Dalam rangka mendukung hal tersebut, Direktorat Jenderal Badan Peradilan Umum mengeluarkan surat edaran mengenai pembaruan standarisasi website pengadilan. Kebijakan ini bertujuan menyediakan acuan bagi setiap pengadilan dalam mengembangkan dan mengelola website yang akuntabel, aksesibel, dan efektif, sehingga mampu meningkatkan kepercayaan masyarakat sekaligus memperkuat kualitas layanan peradilan.
Pedoman tersebut menegaskan bahwa pengelolaan website pengadilan harus berlandaskan pada sejumlah prinsip utama. Salah satunya adalah aksesibilitas, yakni memastikan website dapat diakses oleh masyarakat dengan berbagai kondisi jaringan internet maupun perangkat yang digunakan. Standar aksesibilitas internasional seperti pedoman WAI-ARIA dan rekomendasi dari World Wide Web Consortium (W3C) menjadi acuan penting agar situs pengadilan dapat digunakan oleh semua kalangan, termasuk penyandang disabilitas.

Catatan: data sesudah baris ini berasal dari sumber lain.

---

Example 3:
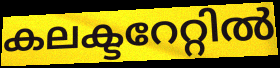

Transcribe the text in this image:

കലക്ടറേറ്റിൽ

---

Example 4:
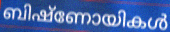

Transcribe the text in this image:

ബിഷ്ണോയികൾ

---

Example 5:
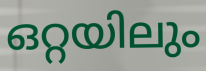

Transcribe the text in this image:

ഒറ്റയിലും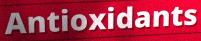
AntioxidantsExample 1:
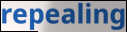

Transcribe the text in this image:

repealing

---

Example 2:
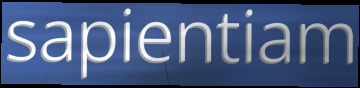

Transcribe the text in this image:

sapientiam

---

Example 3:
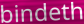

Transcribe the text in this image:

bindeth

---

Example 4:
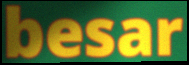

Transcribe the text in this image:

besar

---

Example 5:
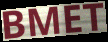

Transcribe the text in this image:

BMET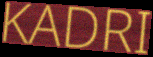
KADRI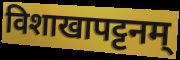
विशाखापट्टनम्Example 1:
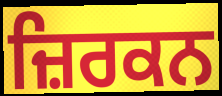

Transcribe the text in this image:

ਜ਼ਿਰਕਨ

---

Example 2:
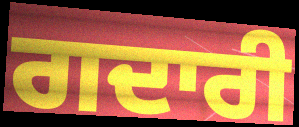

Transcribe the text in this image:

ਗਦਾਰੀ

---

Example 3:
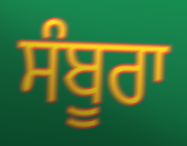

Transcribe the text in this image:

ਸੰਬੂਰਾ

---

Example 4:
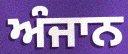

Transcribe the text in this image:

ਅੰਜਾਨ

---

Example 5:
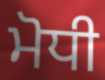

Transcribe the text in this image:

ਮੋਧੀ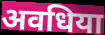
अवधिया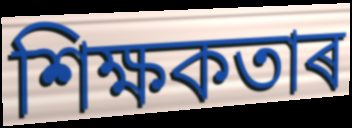
শিক্ষকতাৰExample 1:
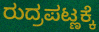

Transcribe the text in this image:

ರುದ್ರಪಟ್ಣಕ್ಕೆ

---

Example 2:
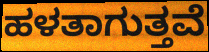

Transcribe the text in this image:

ಹಳತಾಗುತ್ತವೆ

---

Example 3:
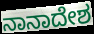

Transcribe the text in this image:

ನಾನಾದೇಶ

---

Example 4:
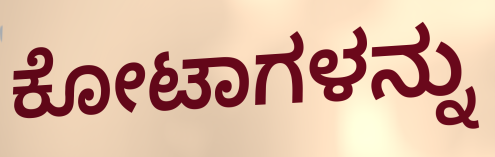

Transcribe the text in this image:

ಕೋಟಾಗಳನ್ನು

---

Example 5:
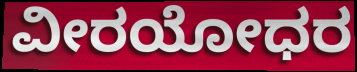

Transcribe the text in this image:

ವೀರಯೋಧರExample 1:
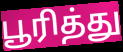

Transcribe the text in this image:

பூரித்து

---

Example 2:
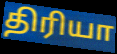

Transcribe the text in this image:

திரியா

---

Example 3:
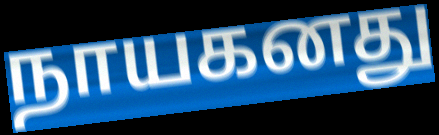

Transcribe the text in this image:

நாயகனது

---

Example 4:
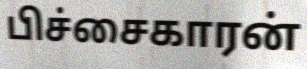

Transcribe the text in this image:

பிச்சைகாரன்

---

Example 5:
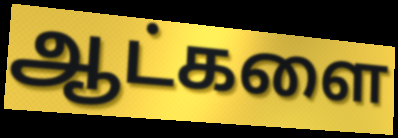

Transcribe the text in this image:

ஆட்களை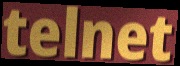
telnetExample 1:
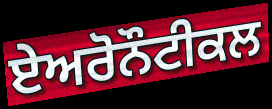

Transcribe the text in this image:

ਏਅਰੋਨੌਟੀਕਲ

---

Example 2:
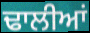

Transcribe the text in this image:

ਢਾਲੀਆਂ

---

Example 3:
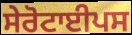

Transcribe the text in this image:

ਸੇਰੋਟਾਈਪਸ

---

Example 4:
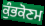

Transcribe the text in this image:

ਕੁੰਭਕੋਣਮ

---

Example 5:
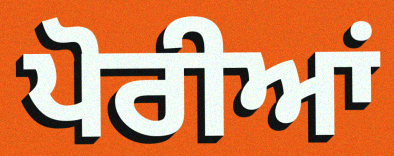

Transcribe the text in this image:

ਪੋਰੀਆਂ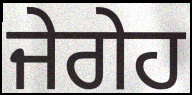
ਜੇਗੇਹ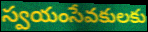
స్వయంసేవకులకుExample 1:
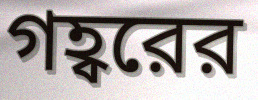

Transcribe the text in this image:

গহ্বরের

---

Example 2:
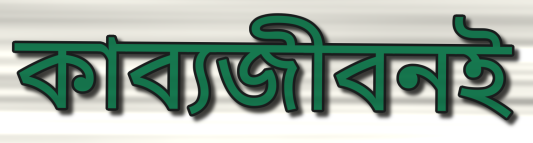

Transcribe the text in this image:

কাব্যজীবনই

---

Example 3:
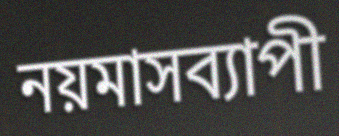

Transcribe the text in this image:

নয়মাসব্যাপী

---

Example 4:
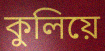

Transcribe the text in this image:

কুলিয়ে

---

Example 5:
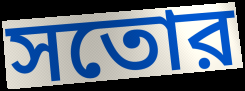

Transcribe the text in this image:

সতোরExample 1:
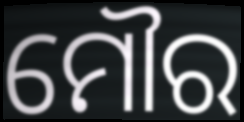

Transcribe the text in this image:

ମୌର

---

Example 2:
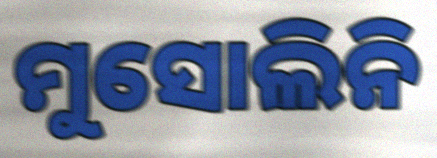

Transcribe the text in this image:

ମୁସୋଲିନି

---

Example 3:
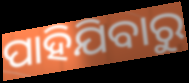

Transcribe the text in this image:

ପାହିଯିବାରୁ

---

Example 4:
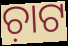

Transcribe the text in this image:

ଚ଼ାଟ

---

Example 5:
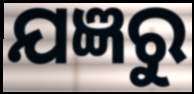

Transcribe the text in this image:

ଯଜ୍ଞରୁ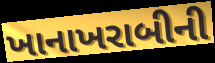
ખાનાખરાબીનીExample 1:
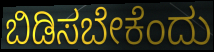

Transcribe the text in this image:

ಬಿಡಿಸಬೇಕೆಂದು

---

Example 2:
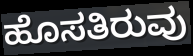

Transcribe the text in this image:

ಹೊಸತಿರುವು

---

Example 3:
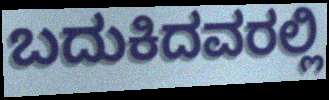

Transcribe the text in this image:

ಬದುಕಿದವರಲ್ಲಿ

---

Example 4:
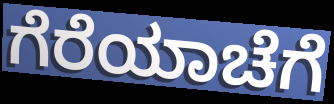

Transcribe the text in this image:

ಗೆರೆಯಾಚೆಗೆ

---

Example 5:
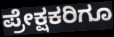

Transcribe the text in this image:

ಪ್ರೇಕ್ಷಕರಿಗೂ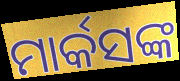
ମାର୍କସଙ୍କ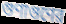
গুণাগুণেরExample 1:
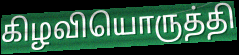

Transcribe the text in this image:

கிழவியொருத்தி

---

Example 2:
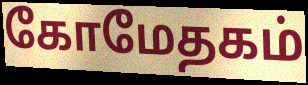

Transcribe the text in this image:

கோமேதகம்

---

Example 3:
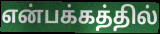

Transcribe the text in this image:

என்பக்கத்தில்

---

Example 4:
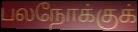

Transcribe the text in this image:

பலநோக்குக்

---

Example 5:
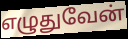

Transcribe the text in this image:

எழுதுவேன்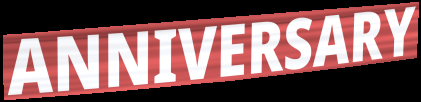
ANNIVERSARYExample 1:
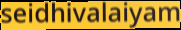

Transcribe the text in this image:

seidhivalaiyam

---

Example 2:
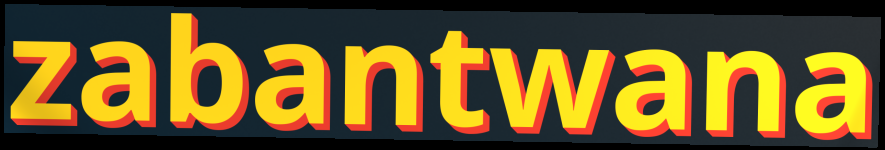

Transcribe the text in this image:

zabantwana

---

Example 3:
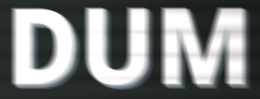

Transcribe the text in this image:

DUM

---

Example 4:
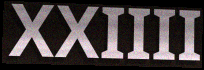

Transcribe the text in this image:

XXIIII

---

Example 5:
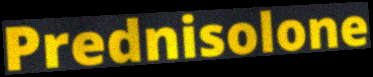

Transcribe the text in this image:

PrednisoloneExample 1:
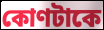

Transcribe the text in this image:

কোণটাকে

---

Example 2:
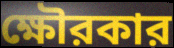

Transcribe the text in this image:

ক্ষৌরকার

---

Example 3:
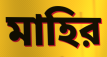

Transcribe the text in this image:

মাহির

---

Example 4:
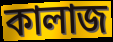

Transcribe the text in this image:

কালাজ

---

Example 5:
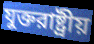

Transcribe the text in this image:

যুক্তরাষ্ট্রীয়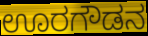
ಊರಗೌಡನ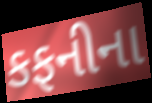
કફનીના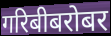
गरिबीबरोबरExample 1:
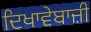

Baca Juga: Tips Memilih Klasifikasi Perkara Lingkungan Hidup di SIPP
Penerapan fitur seperti alt text pada gambar, kompatibilitas dengan screen reader, hingga rasio kontras warna yang memadai menjadi bagian dari upaya menghadirkan layanan digital yang inklusif.
Selain itu, informasi yang disajikan pada website pengadilan harus komunikatif, mudah dipahami, serta relevan bagi masyarakat. Struktur menu, navigasi, hingga fitur pencarian dirancang agar pengguna dapat menemukan informasi penting—seperti jadwal sidang, layanan Pelayanan Terpadu Satu Pintu (PTSP), maupun informasi perkara—secara cepat dan sederhana.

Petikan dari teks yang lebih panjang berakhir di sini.